Philippe Dam, directeur du plaidoyer pour l'Union européenne à l'ONG Human Rights Watch

à franceinfo

Qui peut lancer une enquête ?

D'abord, les autorités ukrainiennes sont les premières à être responsables de ce devoir d'enquêter sur le comportement de leurs propres troupes. Elles doivent démontrer que les responsables seront punis, que les instructions seront très clairement données à l'ensemble des combattants, que ces actions seront sanctionnées et punis. Très clairement, ce genre de comportements pourra constituer des crimes de guerre. C'est interdit par les Conventions de Genève. L'échec d'enquêter, l'échec de répondre à ces actions par le gouvernement ukrainien pourra lui-même finir devant la Cour pénale internationale.
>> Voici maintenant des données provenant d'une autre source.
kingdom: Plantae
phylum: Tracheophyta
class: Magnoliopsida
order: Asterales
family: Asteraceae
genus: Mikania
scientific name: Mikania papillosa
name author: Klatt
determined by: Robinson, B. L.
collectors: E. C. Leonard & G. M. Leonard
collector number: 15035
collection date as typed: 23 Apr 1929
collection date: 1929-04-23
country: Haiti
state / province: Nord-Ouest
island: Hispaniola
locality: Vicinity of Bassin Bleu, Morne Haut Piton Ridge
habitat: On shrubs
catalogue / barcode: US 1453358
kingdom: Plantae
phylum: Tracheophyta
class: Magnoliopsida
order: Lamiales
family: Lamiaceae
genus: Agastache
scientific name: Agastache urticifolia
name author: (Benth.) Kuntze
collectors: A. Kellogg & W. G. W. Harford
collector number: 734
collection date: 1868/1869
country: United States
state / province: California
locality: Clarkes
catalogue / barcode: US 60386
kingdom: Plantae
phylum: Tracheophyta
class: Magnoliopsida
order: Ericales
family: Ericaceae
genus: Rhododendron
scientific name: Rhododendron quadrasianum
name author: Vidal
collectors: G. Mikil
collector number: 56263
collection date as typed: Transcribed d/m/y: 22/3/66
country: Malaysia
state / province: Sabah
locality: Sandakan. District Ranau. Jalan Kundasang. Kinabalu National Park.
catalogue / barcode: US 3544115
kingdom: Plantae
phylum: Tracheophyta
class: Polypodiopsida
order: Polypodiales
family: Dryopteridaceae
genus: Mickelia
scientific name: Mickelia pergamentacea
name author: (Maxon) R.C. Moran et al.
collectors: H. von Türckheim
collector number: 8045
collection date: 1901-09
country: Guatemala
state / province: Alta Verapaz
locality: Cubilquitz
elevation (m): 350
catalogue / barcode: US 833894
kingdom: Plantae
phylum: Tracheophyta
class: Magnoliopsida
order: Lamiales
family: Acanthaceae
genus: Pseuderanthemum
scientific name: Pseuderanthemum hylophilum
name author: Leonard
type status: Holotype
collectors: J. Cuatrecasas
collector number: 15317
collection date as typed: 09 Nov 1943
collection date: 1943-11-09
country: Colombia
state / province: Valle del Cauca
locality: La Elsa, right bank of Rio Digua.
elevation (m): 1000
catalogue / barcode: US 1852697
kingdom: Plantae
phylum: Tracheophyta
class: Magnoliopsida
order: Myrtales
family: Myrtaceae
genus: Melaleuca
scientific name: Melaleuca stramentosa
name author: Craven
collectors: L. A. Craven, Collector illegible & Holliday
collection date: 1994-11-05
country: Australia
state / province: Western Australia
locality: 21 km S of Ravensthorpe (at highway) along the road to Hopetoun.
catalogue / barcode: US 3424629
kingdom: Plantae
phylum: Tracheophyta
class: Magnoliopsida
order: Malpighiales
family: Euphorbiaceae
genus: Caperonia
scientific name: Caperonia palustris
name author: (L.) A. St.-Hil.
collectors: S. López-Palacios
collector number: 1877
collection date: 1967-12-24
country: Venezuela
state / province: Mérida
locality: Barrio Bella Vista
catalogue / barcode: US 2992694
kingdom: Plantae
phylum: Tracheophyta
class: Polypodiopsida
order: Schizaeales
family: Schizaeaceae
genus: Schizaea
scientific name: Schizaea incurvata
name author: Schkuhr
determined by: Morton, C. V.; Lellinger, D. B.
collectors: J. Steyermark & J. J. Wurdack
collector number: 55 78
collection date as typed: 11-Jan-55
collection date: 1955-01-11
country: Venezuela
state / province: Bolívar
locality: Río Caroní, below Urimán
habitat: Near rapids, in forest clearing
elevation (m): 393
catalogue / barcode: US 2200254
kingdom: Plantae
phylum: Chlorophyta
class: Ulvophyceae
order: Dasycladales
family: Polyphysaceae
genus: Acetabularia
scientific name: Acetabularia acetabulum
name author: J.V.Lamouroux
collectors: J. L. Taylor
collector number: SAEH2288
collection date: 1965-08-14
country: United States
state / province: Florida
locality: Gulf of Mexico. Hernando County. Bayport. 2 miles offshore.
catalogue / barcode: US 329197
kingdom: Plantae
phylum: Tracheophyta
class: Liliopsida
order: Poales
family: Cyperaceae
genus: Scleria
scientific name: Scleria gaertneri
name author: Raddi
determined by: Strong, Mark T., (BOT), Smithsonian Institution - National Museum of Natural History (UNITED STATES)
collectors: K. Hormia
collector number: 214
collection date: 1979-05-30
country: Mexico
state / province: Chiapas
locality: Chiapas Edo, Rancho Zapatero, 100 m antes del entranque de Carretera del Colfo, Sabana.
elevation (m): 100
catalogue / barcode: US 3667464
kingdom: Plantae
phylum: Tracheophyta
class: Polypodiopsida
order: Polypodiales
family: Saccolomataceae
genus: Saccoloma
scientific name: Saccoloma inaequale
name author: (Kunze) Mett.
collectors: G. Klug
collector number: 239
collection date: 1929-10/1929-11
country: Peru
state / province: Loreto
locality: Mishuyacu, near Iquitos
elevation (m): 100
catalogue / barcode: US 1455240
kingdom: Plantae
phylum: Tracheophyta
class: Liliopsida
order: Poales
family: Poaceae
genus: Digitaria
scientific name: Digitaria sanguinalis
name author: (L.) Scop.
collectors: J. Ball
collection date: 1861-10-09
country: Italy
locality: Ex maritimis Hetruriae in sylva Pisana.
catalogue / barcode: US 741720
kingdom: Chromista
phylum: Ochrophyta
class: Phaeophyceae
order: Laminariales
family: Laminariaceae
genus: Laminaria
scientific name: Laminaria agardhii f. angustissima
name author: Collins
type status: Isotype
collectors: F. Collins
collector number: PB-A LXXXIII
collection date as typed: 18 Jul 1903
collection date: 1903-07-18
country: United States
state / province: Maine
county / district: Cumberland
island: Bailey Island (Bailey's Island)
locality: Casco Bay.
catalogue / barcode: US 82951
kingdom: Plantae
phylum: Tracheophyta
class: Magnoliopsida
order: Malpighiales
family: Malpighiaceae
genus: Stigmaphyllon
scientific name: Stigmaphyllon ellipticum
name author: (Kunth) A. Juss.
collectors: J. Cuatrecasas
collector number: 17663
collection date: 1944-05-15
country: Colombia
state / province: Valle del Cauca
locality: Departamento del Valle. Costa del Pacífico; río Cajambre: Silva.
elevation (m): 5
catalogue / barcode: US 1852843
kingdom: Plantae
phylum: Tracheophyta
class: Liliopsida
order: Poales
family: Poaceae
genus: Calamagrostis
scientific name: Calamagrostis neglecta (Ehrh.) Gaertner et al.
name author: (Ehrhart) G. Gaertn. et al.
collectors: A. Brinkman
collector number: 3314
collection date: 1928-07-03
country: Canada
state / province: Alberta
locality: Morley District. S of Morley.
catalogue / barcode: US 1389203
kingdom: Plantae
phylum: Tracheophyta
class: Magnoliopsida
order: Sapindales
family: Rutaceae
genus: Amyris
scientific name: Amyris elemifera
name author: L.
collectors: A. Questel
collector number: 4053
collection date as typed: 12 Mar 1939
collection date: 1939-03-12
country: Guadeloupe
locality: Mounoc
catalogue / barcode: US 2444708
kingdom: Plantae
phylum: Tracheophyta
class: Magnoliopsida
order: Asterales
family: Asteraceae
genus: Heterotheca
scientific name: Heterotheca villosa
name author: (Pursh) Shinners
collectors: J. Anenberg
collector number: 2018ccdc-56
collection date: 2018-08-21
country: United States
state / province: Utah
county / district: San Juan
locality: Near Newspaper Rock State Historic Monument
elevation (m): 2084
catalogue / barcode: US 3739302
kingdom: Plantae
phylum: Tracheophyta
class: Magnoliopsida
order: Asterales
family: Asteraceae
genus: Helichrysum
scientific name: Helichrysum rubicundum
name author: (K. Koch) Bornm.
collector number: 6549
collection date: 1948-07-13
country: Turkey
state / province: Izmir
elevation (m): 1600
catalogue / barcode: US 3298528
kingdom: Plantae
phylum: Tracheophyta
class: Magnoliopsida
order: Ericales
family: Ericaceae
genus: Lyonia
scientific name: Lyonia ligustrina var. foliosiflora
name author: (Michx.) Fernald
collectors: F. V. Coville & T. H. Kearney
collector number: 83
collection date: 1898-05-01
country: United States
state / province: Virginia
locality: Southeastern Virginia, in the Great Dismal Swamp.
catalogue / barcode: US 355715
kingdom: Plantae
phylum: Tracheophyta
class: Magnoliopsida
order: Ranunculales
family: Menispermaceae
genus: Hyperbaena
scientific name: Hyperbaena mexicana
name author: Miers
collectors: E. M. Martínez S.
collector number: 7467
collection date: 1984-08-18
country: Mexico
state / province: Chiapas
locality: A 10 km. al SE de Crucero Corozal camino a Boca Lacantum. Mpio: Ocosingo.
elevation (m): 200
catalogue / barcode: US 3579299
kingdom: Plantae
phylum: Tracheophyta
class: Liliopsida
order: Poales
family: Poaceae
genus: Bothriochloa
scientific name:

Est-ce que ce genre d'enquête est une priorité pour le gouvernement ukrainien ?

Je pense que c'est essentiel. Si l'Ukraine souhaite gagner la bataille des opinions publiques, c'est indispensable. Si l'Ukraine souhaite démontrer qu'elle mène une guerre sans commettre de crimes, c'est effectivement indispensable. Il faut rappeler aussi que l'Ukraine a exprimé son intention de devenir candidate à l'Union européenne. C'est d'autant plus important que l'Ukraine soit au-dessus de tout reproche et que l'Union européenne elle-même demande à son partenaire, à son allié, que ces crimes ne restent pas impunis.